• [WORK ITEM]: What is needed is a word-for-word copy of all the entries, minus the pictures.

Dataset entries:
"""

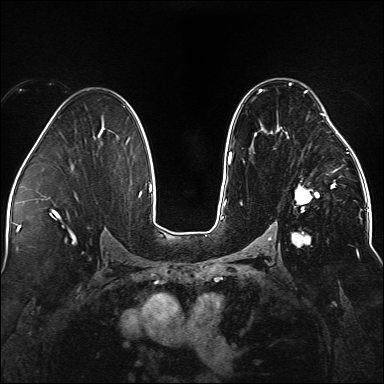
Breast MRI (dynamic contrast-enhanced), one axial slice; position 89 of 176 along the scan axis; dynamic contrast-enhanced series, time point 2 of 5 at this slice position (early post-contrast); 1.5 T; TE 2.3 ms, TR 5.2 ms; 1.1 mm slice thickness; 384 × 384 image matrix, field of view 330 × 330 mm. Female patient.
Outlined on this slice (semi-automatically segmented with operator editing):
- enhancing-tissue mask used for the functional tumour volume (all voxels passing the contrast-enhancement thresholds inside the analysis volume; usually the tumour): bounding box <241,83,338,247> (left, top, right, bottom; pixels)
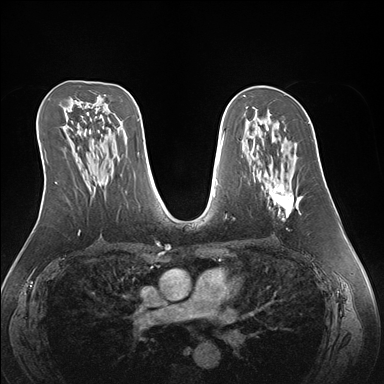
Breast MRI (dynamic contrast-enhanced), one axial slice; slice 88 of 176 in the series (ordered by position); dynamic contrast-enhanced series, time point 2 of 7 at this slice position (early post-contrast); 1.5 T; TE 1.5 ms, TR 4.1 ms; 1.1 mm slice thickness; 384 × 384 image matrix, field of view 360 × 360 mm. Female patient.
Outlined on this slice (semi-automatically segmented with operator editing):
- enhancing-tissue mask used for the functional tumour volume (all voxels passing the contrast-enhancement thresholds inside the analysis volume; usually the tumour): box from (x=259, y=142) to (x=303, y=220) px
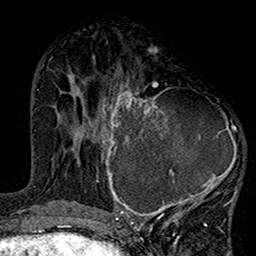
Breast MRI (dynamic contrast-enhanced), one axial slice; position 63 of 160 along the scan axis; cropped to one breast; dynamic contrast-enhanced series, time point 2 of 7 at this slice position (early post-contrast); 1.5 T; TE 2.7 ms, TR 5.2 ms; 1 mm slice thickness; 256 × 256 image matrix, field of view 158 × 158 mm. Female patient.
Outlined on this slice (semi-automatically segmented with operator editing):
- enhancing-tissue mask used for the functional tumour volume (all voxels passing the contrast-enhancement thresholds inside the analysis volume; usually the tumour): box from (x=99, y=75) to (x=238, y=220) px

"""

• [RESPONSE FOR THIS EXERCISE]:
Breast MRI (dynamic contrast-enhanced), one axial slice; position 89 of 176 along the scan axis; dynamic contrast-enhanced series, time point 2 of 5 at this slice position (early post-contrast); 1.5 T; TE 2.3 ms, TR 5.2 ms; 1.1 mm slice thickness; 384 × 384 image matrix, field of view 330 × 330 mm. Female patient.
Outlined on this slice (semi-automatically segmented with operator editing):
- enhancing-tissue mask used for the functional tumour volume (all voxels passing the contrast-enhancement thresholds inside the analysis volume; usually the tumour): bounding box <241,83,338,247> (left, top, right, bottom; pixels)
Breast MRI (dynamic contrast-enhanced), one axial slice; slice 88 of 176 in the series (ordered by position); dynamic contrast-enhanced series, time point 2 of 7 at this slice position (early post-contrast); 1.5 T; TE 1.5 ms, TR 4.1 ms; 1.1 mm slice thickness; 384 × 384 image matrix, field of view 360 × 360 mm. Female patient.
Outlined on this slice (semi-automatically segmented with operator editing):
- enhancing-tissue mask used for the functional tumour volume (all voxels passing the contrast-enhancement thresholds inside the analysis volume; usually the tumour): box from (x=259, y=142) to (x=303, y=220) px
Breast MRI (dynamic contrast-enhanced), one axial slice; position 63 of 160 along the scan axis; cropped to one breast; dynamic contrast-enhanced series, time point 2 of 7 at this slice position (early post-contrast); 1.5 T; TE 2.7 ms, TR 5.2 ms; 1 mm slice thickness; 256 × 256 image matrix, field of view 158 × 158 mm. Female patient.
Outlined on this slice (semi-automatically segmented with operator editing):
- enhancing-tissue mask used for the functional tumour volume (all voxels passing the contrast-enhancement thresholds inside the analysis volume; usually the tumour): box from (x=99, y=75) to (x=238, y=220) px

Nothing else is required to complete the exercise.